» EXCERPTED PASSAGE:
- - -

# pytorch-DRL

**Repository Path**: ming_autumn/pytorch-DRL

## Basic Information

- **Project Name**: pytorch-DRL
- **Description**: PyTorch implementations of various Deep Reinforcement Learning (DRL) algorithms for both single agent and multi-agent.
- **Primary Language**: Unknown
- **License**: MIT
- **Default Branch**: master
- **Homepage**: None
- **GVP Project**: No

## Statistics

- **Stars**: 1
- **Forks**: 1
- **Created**: 2020-10-26
- **Last Updated**: 2021-12-23

## Categories & Tags

**Categories**: Uncategorized

**Tags**: None

## README

# pytorch-madrl

This project includes PyTorch implementations of various Deep Reinforcement Learning algorithms for both single agent and multi-agent.

- [ ] A2C
- [ ] ACKTR
- [ ] DQN
- [ ] DDPG
- [ ] PPO

It is written in a modular way to allow for sharing code between different algorithms. In specific, each algorithm is represented as a learning agent with a unified interface including the following components:
- [ ] interact: interact with the environment to collect experience. Taking one step forward and n steps forward are both supported (see `_take_one_step_` and `_take_n_steps`, respectively)

- - -

(Stored dataset items)
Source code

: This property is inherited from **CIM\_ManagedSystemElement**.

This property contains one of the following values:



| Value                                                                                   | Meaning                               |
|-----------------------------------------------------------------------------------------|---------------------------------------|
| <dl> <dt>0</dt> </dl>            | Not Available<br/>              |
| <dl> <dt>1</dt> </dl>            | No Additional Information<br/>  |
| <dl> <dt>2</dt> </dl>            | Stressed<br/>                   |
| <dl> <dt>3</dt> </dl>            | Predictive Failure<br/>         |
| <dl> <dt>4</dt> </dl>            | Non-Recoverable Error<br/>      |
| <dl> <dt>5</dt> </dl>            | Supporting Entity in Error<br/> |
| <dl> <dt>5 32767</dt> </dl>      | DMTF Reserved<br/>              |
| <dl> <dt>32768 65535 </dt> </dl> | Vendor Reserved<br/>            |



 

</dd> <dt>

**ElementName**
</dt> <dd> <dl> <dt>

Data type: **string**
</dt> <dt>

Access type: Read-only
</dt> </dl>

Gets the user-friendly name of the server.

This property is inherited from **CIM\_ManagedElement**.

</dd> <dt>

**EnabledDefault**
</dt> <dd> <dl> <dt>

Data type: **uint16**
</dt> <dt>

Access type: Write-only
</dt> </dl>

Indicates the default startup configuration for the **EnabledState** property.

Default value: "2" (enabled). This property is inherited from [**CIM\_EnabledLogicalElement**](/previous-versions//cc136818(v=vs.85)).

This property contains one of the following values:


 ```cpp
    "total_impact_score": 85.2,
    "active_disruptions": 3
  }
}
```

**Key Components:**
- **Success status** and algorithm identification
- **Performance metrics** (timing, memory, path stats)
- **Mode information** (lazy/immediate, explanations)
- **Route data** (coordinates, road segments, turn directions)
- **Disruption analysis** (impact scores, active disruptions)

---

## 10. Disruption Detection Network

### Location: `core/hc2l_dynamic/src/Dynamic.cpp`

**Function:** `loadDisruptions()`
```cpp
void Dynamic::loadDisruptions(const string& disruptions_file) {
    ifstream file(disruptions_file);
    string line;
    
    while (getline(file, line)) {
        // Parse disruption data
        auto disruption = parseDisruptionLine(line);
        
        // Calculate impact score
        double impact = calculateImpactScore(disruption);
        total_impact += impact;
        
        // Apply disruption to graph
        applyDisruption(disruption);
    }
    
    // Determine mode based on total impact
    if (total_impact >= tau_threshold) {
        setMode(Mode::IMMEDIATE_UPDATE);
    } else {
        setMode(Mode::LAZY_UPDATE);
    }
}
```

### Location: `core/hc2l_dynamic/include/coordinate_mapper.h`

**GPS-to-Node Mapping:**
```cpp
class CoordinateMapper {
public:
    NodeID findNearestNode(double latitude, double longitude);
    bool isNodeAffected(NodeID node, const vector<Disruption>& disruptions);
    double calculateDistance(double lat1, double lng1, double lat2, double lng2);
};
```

- - -

» TASKS FOR THIS EXERCISE:
A. Under which license is the project on the pytorch-DRL repository page released?
B. Print everything in the pytorch-DRL repository page from "# pytorch-DRL" down to "(DRL) algorithms for both single agent and multi-agent.".
C. Render this sentence from the pytorch-DRL repository page in Spanish: "It is written in a modular way to allow for sharing code between different algorithms."

» LIST OF SOLUTIONS:
A. MIT

B.
# pytorch-DRL

**Repository Path**: ming_autumn/pytorch-DRL

## Basic Information

- **Project Name**: pytorch-DRL
- **Description**: PyTorch implementations of various Deep Reinforcement Learning (DRL) algorithms for both single agent and multi-agent.

C. Está escrito de forma modular para permitir compartir código entre diferentes algoritmos.